Within months of coming to town, Madge went into action, volunteering at the local clinic.

Within a month, she was asked by the powers-that-be to become a full-time staffer, so great was her contribution.

Unarmed, with no formal nursing skills, she went to Bothaville Settlement, a nursing school in KwaZulu-Natal to prepare herself for the job at hand. However, her nursing and social work were not top of her priorities at that stage. There were bigger mountains to climb, bigger fishes to fry.

But it was this one incident that changed her life forever.

She volunteered to take the aged to their pension points and help them through the bureaucracy. As she told me the story, her eyes misted up and I almost felt like hugging her.

"There was this old mamma," she says, "she was so tired. She asked me to find her a place in the shade while waiting for the 'pay people' to come."

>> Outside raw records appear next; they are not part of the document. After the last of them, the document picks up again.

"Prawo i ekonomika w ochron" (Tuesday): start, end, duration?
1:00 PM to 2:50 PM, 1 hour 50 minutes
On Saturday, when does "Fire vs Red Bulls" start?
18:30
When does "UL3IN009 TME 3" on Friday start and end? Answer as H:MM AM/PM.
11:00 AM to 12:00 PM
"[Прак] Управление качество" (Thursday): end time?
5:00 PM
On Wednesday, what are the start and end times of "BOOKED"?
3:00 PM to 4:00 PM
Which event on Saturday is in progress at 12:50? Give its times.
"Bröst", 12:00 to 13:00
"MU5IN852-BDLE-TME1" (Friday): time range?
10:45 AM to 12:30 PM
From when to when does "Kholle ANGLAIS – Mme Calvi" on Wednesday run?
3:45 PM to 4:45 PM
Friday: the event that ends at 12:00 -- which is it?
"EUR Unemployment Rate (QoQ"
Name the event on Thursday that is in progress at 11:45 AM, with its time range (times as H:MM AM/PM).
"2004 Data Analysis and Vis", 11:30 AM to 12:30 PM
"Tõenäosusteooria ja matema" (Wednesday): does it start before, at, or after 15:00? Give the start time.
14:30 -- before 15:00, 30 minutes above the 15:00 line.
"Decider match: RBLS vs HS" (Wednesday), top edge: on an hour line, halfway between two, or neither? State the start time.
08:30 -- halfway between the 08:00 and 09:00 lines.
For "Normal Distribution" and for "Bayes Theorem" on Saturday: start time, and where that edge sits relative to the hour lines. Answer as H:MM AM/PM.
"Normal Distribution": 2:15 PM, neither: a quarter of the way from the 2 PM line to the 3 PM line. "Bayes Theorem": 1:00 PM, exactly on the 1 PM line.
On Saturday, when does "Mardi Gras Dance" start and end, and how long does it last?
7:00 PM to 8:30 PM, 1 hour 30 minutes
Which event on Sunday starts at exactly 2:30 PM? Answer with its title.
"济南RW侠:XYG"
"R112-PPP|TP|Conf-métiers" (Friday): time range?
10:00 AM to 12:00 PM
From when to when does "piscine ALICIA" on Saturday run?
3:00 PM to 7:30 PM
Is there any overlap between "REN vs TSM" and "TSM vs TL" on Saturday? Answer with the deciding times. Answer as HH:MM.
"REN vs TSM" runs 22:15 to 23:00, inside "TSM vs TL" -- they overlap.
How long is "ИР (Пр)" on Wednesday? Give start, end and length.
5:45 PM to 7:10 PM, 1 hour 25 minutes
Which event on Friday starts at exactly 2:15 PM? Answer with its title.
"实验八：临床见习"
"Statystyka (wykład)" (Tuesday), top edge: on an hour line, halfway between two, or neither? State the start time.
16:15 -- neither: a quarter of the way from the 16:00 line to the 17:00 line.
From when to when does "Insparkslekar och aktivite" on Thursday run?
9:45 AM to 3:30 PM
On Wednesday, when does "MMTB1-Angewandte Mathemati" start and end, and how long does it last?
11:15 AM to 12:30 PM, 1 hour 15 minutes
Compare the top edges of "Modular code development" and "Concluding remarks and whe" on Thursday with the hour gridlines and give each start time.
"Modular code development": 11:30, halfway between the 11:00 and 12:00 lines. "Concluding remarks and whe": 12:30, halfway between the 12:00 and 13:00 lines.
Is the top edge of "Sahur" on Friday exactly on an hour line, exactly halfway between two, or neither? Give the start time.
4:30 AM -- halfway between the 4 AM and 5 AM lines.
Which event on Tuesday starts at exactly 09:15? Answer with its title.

She didn't make it to the queue. When her time came to collect the all-life-saving stipend Marge went to wake her up where she had left her. She was as cold as anything cold could be. "Stone dead," Marge told me, wiping a tear from her eye.

That indignity of a black, elderly woman dying in the queue for a miserly state pension became a turning point for her.

"I could no longer stand idle as my people were humiliated. I had to do something, however small, to alleviate their plight."

When she talks about her people, she's not exclusively talking about black, African, Alexadrian people. She's talking about all people. Recently, the police came knocking at her door and told her a long story of a white boy found starving and cold in the nearby suburb of Norwood.

"Bring him to me," she told them.

I saw the boy, happy and with a renewed zest for life the other day.

To me, that's affirmative action motherhood.

And let's, ye scoundrels, heed the wise words of that drunk.